ECAPS staffs 14 people, but the number of offices allows for 10.
“We don’t even have any room really for other counselors,” Associate Director of ECAPS Patricia Challan said in a phone interview. “Not every staff [member] is here every day, and they’re not all full-time, but not everybody necessarily has their own office.”
Since last year, ECAPS has held 20- to 30-minute sessions, or triage appointments, for students who need immediate assistance. Follow-up sessions still operate by appointment and the wait time averages one to two weeks depending on the student and counselors’ schedule.
“For me, it wasn’t that difficult to get an appointment,” freshman Madison Tasker said. “[The counselors] seem qualified, but maybe more in a general sense and not on specific issues. I think there’s room for improvement because not everyone can afford to get therapy.”

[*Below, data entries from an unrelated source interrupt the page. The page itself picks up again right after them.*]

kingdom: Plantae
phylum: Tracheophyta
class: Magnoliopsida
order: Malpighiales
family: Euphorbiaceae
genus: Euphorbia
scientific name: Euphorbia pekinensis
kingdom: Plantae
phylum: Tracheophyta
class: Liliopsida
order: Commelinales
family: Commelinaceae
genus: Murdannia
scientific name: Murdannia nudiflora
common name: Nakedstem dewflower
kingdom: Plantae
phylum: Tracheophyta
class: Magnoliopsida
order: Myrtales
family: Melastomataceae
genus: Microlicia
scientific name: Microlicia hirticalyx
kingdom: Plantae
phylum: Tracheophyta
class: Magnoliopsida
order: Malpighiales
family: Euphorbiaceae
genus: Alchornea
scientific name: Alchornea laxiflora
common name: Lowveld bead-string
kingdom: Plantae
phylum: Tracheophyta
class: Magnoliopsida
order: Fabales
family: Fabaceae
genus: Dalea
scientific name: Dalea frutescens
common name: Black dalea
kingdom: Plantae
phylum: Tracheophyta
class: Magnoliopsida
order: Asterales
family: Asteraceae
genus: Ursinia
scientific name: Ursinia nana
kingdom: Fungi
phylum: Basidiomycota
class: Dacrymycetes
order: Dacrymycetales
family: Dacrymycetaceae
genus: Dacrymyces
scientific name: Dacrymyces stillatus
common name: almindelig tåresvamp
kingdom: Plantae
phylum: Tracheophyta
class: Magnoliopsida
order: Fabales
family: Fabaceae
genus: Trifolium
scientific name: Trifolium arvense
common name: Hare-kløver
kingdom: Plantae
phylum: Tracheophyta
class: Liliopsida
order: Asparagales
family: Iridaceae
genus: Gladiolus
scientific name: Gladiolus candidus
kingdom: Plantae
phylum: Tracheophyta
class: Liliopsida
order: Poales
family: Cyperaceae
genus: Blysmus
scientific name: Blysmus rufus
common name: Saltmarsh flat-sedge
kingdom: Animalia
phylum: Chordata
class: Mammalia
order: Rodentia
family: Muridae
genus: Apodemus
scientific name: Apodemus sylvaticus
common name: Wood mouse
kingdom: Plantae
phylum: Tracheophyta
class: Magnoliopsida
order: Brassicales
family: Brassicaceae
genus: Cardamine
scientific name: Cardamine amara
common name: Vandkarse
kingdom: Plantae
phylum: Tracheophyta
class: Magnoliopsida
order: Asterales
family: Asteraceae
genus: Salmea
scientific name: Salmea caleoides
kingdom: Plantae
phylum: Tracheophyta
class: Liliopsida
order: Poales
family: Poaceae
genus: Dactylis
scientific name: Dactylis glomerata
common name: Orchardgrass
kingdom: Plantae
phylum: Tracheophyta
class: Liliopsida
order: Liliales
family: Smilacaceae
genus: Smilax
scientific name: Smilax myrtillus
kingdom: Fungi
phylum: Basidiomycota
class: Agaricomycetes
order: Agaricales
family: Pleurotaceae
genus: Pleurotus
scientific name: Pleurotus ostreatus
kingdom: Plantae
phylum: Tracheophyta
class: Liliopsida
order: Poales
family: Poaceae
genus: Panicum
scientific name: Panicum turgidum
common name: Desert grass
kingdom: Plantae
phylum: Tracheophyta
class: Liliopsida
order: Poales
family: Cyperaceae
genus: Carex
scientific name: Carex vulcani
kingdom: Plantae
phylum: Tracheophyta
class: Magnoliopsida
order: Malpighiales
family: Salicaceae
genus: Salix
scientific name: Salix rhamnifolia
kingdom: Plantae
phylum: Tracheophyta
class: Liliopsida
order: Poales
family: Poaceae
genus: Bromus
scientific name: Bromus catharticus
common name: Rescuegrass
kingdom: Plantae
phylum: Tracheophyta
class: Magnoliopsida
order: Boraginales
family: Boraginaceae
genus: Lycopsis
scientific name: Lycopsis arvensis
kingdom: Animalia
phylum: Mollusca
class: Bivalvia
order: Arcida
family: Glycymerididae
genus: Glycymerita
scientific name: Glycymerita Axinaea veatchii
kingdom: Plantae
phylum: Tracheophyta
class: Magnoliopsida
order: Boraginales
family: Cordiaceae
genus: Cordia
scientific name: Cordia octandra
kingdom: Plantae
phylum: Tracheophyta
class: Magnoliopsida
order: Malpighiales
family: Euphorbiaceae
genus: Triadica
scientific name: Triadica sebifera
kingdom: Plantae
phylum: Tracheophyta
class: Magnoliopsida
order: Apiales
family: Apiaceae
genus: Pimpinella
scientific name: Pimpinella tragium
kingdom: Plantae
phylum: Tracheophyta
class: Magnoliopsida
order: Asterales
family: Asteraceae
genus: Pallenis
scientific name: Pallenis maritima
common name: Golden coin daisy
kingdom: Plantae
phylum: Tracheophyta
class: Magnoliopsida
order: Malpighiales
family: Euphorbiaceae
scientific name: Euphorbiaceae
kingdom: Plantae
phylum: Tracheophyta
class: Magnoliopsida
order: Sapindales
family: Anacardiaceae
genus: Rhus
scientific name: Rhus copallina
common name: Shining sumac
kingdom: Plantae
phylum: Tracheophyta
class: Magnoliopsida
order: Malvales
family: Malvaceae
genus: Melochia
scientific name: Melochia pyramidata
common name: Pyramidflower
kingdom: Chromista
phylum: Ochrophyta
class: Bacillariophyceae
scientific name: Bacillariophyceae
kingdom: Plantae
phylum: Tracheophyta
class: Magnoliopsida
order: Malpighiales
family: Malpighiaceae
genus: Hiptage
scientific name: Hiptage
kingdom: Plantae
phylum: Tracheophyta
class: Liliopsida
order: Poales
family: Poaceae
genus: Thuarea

Vice President and Dean for Campus Life James Hoppe helped open three full-time positions at ECAPS in the past year and increased the department’s program budget by $10,000.
“My vision for ECAPS is that it’s very important and we need to expand their services,” Hoppe said in an interview. “To get this much of an increase in resource in 18 months, I think is pretty good, so my sense is that if we’re able to reasonably demonstrate the need, I’m confident the college would support that.”
The three hires include two staff psychologists, Priscilla Cheung and Robin Li, and a postdoctoral fellow starting in the 2018-2019 school year. Harrison said she feels supported by the administration, but said budget constraints may hold some expansion back.
The college applied to JED Campus, an initiative designed to help guide schools’ mental health policies, in February. ECAPS received strong encouragement from JED to increase on-campus mental health training, from the Dining Center service workers to the students themselves, Harrison said.
“[JED’S] philosophy is that it is not just a counseling issue for students who have mental health concerns, it is a campus-wide concern, and everyone contributes to positive mental health,” she said. “We already do some but they would like us to do even more … so that anyone that’s in contact with students has some good training about how to respond when a student’s having a difficult time.”
Students Kim and Johnson both found Violence Prevention and Response to have greater availability for walk-ins. VPR specializes in helping those with trauma, but Johnson said seeing and talking to the same therapist every time helped her more than the rotating therapists familiar to ECAPS.
VPR Director Melanie Matson and Survivor Advocate Greta Spoering make up the two-person VPR team. Neither set a time limit when meeting with students, staff, or faculty.
“Hopefully, across the Emerson community, we are encouraging folks to connect with who they feel comfortable connecting with,” Matson said.